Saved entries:
- Opening Delimiter -
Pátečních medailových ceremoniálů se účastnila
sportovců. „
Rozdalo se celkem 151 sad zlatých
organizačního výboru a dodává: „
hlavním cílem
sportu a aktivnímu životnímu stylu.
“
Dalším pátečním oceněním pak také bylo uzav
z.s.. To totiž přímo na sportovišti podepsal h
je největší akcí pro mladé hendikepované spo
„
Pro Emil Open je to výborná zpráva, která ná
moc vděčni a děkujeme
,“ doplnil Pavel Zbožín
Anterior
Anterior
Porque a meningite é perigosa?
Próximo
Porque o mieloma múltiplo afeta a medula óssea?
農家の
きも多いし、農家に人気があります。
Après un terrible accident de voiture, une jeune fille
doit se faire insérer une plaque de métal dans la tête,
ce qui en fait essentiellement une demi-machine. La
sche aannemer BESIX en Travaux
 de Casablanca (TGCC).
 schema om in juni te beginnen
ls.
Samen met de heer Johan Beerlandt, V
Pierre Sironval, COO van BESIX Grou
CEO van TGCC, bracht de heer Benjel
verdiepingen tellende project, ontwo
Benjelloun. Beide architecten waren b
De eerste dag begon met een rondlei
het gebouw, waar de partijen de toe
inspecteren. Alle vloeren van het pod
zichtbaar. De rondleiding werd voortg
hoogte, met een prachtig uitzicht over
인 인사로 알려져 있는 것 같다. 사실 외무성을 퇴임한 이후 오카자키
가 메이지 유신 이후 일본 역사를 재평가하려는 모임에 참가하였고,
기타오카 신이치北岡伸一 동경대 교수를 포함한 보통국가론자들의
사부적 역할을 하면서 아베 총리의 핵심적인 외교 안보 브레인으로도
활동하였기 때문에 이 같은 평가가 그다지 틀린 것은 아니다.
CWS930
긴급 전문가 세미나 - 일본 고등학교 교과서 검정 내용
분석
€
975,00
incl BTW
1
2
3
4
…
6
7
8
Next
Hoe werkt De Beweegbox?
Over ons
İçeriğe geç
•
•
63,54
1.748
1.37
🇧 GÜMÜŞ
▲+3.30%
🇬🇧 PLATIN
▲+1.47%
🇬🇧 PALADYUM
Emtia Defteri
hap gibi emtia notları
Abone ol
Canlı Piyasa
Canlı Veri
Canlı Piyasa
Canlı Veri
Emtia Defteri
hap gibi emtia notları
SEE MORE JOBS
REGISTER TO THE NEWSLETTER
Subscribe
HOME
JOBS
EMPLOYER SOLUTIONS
- Closing Delimiter -
- Opening Delimiter -
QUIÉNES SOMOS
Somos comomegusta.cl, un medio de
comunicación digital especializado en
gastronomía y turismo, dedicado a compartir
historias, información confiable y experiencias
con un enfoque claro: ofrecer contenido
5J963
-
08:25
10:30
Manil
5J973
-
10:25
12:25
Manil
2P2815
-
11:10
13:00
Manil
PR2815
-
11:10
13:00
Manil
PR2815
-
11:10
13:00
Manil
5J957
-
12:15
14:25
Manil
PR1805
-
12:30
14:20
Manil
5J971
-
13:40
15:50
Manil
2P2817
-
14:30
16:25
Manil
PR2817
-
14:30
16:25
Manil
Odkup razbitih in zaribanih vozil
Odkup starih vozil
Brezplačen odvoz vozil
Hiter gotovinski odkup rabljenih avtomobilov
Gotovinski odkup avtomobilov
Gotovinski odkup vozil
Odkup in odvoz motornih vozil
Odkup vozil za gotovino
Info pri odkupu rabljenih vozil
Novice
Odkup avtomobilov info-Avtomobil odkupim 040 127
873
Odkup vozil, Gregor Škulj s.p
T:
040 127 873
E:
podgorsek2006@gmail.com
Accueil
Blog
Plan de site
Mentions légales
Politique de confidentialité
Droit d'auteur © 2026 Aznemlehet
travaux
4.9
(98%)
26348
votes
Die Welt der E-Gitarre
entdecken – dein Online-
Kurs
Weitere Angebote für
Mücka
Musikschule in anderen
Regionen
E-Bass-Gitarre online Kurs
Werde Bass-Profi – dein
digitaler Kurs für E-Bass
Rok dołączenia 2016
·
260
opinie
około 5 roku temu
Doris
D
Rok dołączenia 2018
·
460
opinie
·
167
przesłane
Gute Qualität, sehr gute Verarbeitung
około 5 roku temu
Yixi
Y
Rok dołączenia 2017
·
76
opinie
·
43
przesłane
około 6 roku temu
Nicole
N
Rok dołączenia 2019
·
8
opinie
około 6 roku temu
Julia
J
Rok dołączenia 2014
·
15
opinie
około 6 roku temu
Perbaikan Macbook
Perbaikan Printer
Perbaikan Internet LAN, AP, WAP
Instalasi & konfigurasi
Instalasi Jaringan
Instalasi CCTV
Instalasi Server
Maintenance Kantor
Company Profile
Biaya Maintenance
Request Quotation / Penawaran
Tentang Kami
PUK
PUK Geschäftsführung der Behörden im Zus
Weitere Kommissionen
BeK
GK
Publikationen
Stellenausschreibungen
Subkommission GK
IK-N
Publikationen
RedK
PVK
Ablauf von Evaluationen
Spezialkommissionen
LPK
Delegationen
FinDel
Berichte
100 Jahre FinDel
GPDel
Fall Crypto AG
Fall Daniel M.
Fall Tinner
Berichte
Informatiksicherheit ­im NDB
- Closing Delimiter -
JOB » Arrange the stretch from the line containing "QUIÉNES SOMOS" through the line containing "digitaler Kurs für E-Bass", both included, as a Markdown table with the columns No. and Line, numbering each row and skipping blank lines.

FINISHED TASK »
| No. | Line |
|---|---|
| 1 | QUIÉNES SOMOS |
| 2 | Somos comomegusta.cl, un medio de |
| 3 | comunicación digital especializado en |
| 4 | gastronomía y turismo, dedicado a compartir |
| 5 | historias, información confiable y experiencias |
| 6 | con un enfoque claro: ofrecer contenido |
| 7 | 5J963 |
| 8 | - |
| 9 | 08:25 |
| 10 | 10:30 |
| 11 | Manil |
| 12 | 5J973 |
| 13 | - |
| 14 | 10:25 |
| 15 | 12:25 |
| 16 | Manil |
| 17 | 2P2815 |
| 18 | - |
| 19 | 11:10 |
| 20 | 13:00 |
| 21 | Manil |
| 22 | PR2815 |
| 23 | - |
| 24 | 11:10 |
| 25 | 13:00 |
| 26 | Manil |
| 27 | PR2815 |
| 28 | - |
| 29 | 11:10 |
| 30 | 13:00 |
| 31 | Manil |
| 32 | 5J957 |
| 33 | - |
| 34 | 12:15 |
| 35 | 14:25 |
| 36 | Manil |
| 37 | PR1805 |
| 38 | - |
| 39 | 12:30 |
| 40 | 14:20 |
| 41 | Manil |
| 42 | 5J971 |
| 43 | - |
| 44 | 13:40 |
| 45 | 15:50 |
| 46 | Manil |
| 47 | 2P2817 |
| 48 | - |
| 49 | 14:30 |
| 50 | 16:25 |
| 51 | Manil |
| 52 | PR2817 |
| 53 | - |
| 54 | 14:30 |
| 55 | 16:25 |
| 56 | Manil |
| 57 | Odkup razbitih in zaribanih vozil |
| 58 | Odkup starih vozil |
| 59 | Brezplačen odvoz vozil |
| 60 | Hiter gotovinski odkup rabljenih avtomobilov |
| 61 | Gotovinski odkup avtomobilov |
| 62 | Gotovinski odkup vozil |
| 63 | Odkup in odvoz motornih vozil |
| 64 | Odkup vozil za gotovino |
| 65 | Info pri odkupu rabljenih vozil |
| 66 | Novice |
| 67 | Odkup avtomobilov info-Avtomobil odkupim 040 127 |
| 68 | 873 |
| 69 | Odkup vozil, Gregor Škulj s.p |
| 70 | T: |
| 71 | 040 127 873 |
| 72 | E: |
| 73 | podgorsek2006@gmail.com |
| 74 | Accueil |
| 75 | Blog |
| 76 | Plan de site |
| 77 | Mentions légales |
| 78 | Politique de confidentialité |
| 79 | Droit d'auteur © 2026 Aznemlehet |
| 80 | travaux |
| 81 | 4.9 |
| 82 | (98%) |
| 83 | 26348 |
| 84 | votes |
| 85 | Die Welt der E-Gitarre |
| 86 | entdecken – dein Online- |
| 87 | Kurs |
| 88 | Weitere Angebote für |
| 89 | Mücka |
| 90 | Musikschule in anderen |
| 91 | Regionen |
| 92 | E-Bass-Gitarre online Kurs |
| 93 | Werde Bass-Profi – dein |
| 94 | digitaler Kurs für E-Bass |